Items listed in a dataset
_____
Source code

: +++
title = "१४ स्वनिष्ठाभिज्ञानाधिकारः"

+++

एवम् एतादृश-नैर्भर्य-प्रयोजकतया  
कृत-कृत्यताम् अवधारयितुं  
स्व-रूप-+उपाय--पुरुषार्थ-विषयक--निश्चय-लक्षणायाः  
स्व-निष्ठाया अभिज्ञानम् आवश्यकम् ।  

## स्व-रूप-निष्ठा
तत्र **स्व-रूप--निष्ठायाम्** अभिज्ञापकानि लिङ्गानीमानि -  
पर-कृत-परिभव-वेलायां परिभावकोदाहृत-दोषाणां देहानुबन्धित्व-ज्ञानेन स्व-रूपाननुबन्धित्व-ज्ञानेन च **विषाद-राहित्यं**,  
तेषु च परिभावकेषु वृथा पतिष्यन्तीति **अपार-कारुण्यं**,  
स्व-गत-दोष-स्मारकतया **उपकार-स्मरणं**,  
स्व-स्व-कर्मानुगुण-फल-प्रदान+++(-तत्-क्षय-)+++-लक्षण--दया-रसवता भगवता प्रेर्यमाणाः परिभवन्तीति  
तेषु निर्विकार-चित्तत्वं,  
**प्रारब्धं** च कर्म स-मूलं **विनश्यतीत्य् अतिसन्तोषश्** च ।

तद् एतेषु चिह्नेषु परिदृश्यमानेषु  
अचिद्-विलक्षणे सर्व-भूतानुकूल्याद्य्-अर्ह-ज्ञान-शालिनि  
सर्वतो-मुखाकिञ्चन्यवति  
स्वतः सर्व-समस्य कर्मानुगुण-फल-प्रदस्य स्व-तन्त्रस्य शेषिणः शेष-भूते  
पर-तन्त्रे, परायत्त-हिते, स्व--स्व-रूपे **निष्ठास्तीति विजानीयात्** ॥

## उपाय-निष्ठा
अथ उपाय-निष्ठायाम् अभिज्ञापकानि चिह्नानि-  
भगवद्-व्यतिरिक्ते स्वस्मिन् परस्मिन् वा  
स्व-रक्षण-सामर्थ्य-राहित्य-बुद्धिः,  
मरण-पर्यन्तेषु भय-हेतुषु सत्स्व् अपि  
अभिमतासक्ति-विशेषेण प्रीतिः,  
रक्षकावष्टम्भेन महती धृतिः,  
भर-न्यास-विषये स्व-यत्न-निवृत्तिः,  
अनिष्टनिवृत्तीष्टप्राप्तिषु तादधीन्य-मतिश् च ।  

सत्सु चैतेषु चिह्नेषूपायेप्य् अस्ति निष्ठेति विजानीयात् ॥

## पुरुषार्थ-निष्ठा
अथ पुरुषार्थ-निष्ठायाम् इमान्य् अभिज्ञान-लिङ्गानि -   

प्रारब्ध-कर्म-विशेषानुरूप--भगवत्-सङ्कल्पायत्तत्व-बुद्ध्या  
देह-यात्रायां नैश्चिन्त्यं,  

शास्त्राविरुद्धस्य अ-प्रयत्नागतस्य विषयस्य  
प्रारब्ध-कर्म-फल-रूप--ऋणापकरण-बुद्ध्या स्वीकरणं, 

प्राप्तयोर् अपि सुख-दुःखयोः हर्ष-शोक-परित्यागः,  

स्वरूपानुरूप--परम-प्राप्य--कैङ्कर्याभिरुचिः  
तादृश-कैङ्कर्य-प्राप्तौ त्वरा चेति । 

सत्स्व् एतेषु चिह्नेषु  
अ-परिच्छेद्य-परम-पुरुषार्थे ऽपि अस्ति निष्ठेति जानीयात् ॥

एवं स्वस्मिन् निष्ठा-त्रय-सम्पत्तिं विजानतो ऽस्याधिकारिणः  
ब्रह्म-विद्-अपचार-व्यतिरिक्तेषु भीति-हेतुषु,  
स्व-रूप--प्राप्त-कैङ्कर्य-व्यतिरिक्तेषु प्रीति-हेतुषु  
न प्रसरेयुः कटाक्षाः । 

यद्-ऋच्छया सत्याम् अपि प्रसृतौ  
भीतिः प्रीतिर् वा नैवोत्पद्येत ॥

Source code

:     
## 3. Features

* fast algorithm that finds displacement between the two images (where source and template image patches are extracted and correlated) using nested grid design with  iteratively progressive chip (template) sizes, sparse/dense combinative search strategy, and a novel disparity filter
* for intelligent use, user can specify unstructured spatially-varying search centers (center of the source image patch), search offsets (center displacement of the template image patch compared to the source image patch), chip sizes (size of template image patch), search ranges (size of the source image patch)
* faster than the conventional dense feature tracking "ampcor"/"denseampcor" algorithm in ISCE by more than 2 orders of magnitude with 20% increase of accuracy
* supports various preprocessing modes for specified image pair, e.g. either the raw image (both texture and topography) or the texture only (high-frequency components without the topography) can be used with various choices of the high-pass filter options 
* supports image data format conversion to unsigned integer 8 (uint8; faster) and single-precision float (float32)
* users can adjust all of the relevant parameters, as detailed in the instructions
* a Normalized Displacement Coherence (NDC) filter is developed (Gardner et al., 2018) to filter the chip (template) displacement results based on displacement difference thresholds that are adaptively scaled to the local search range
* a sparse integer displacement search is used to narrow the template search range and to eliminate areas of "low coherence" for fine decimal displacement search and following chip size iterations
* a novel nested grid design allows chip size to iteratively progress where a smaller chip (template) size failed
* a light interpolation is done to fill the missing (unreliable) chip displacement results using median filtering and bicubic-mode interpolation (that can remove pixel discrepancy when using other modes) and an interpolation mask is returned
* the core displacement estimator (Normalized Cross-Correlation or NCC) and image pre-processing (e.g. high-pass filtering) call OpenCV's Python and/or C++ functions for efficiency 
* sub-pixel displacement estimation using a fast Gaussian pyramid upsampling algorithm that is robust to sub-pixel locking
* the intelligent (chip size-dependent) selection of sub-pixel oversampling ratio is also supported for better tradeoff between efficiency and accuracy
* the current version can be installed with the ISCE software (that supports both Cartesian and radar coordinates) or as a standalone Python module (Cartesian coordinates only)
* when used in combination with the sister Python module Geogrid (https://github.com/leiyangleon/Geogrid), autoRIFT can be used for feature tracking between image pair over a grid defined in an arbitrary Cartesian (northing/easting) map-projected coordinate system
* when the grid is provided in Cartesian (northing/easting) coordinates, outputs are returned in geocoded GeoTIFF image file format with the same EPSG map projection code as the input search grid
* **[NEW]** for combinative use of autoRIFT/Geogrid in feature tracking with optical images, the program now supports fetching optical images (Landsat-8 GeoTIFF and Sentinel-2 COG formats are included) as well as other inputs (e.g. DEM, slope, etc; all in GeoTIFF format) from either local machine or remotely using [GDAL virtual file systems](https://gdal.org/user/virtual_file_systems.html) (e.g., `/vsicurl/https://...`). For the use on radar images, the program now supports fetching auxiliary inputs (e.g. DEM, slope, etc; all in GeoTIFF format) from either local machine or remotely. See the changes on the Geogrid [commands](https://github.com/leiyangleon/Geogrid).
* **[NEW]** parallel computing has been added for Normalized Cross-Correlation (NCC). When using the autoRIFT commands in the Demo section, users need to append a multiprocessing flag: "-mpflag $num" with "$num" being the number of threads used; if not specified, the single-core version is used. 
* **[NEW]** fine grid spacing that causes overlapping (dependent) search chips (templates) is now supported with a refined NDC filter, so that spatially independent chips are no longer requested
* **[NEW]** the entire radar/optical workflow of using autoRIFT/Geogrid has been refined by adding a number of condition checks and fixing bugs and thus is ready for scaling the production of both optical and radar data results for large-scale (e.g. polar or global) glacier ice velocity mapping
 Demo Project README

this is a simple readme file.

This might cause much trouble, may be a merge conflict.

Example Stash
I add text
_____
Starting with the line with "this is a simple readme file." and going on through the end of the entries, rename "merge conflict" to "rebase conflict". Give those lines again with nothing else changed.

- **Answer to this exercise**:
this is a simple readme file.

This might cause much trouble, may be a rebase conflict.

Example Stash
I add text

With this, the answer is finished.